Reading text —
(begin)

Travelers also attaches an affidavit to its motion to dismiss attesting that since January 1,
2016, it no longer uses the policy that NFHA challenges. See Kearney Decl. [ECF No. 14-2] ¶ 3.
Travelers therefore argues that “the costs expended by NFHA are not the result of Travelers’
conduct, but of NFHA’s own failure to perform a reasonable investigation.” Def.’s Mot. to
Dismiss at 30. It is not clear how this affidavit could affect NFHA’s standing. Travelers’
admission that it used this policy prior to January 1, 2016 will likely bolster’s NFHA’s claims at a
later stage of this litigation. But regardless, NFHA has pleaded facts, which must be accepted as
true at this stage, that show that Travelers still followed this policy as of February 2016. See Am.
Compl. ¶ 32. At best, then, the affidavit raises a factual dispute that could be relevant to the merits
of NFHA’s claims—but it does not affect NFHA’s standing.

(end)

Given information —

(begin)

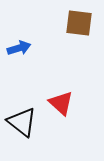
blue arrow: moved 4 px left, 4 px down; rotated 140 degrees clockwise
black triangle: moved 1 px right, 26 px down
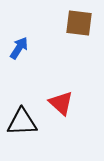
blue arrow: rotated 40 degrees counterclockwise
black triangle: rotated 40 degrees counterclockwise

(end)

Directions — Reproduce the passage above on Travelers' affidavit and NFHA's standing in full, word for word.

Output below —
Travelers also attaches an affidavit to its motion to dismiss attesting that since January 1,
2016, it no longer uses the policy that NFHA challenges. See Kearney Decl. [ECF No. 14-2] ¶ 3.
Travelers therefore argues that “the costs expended by NFHA are not the result of Travelers’
conduct, but of NFHA’s own failure to perform a reasonable investigation.” Def.’s Mot. to
Dismiss at 30. It is not clear how this affidavit could affect NFHA’s standing. Travelers’
admission that it used this policy prior to January 1, 2016 will likely bolster’s NFHA’s claims at a
later stage of this litigation. But regardless, NFHA has pleaded facts, which must be accepted as
true at this stage, that show that Travelers still followed this policy as of February 2016. See Am.
Compl. ¶ 32. At best, then, the affidavit raises a factual dispute that could be relevant to the merits
of NFHA’s claims—but it does not affect NFHA’s standing.